Mr. Gimmick (NES) review


"I've played some mighty weird games in my tenure here as a reviewer. One allowed you to swim through a sea of milk and featured an evil tapir as the final boss. Another placed you in the role of a blue blob whose primary line of offense consisted of projectile vomiting his nucleus at his aggressors. Still another game allowed you to grow a raccoon's tail and use it as a flying implement whenever you collected something so simple as a leaf. Granted, that last one turned out to be massively popula..."

I've played some mighty weird games in my tenure here as a reviewer. One allowed you to swim through a sea of milk and featured an evil tapir as the final boss. Another placed you in the role of a blue blob whose primary line of offense consisted of projectile vomiting his nucleus at his aggressors. Still another game allowed you to grow a raccoon's tail and use it as a flying implement whenever you collected something so simple as a leaf. Granted, that last one turned out to be massively popular on the worldwide scale, but I digress. I must admit that in my gaming travels, amid Flipulling orange blobs and ceiling-crawling Buzzy Beetles, I have not found a stranger experience than Gimmick, the crazy title of which is only the tip of a very spunky, exuberant, and energetic iceberg of trademark Japanese insanity.

◆ **Directions for this task**: In the Mr. Gimmick review, which three adjectives describe the iceberg of Japanese insanity? The entries after this review have nothing to do with it.

◆ **Extracted data**:
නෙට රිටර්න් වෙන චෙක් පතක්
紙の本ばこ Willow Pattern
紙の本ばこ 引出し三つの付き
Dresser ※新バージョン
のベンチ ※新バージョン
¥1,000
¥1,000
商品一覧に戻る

◆ **Your solution**: spunky, exuberant, energetic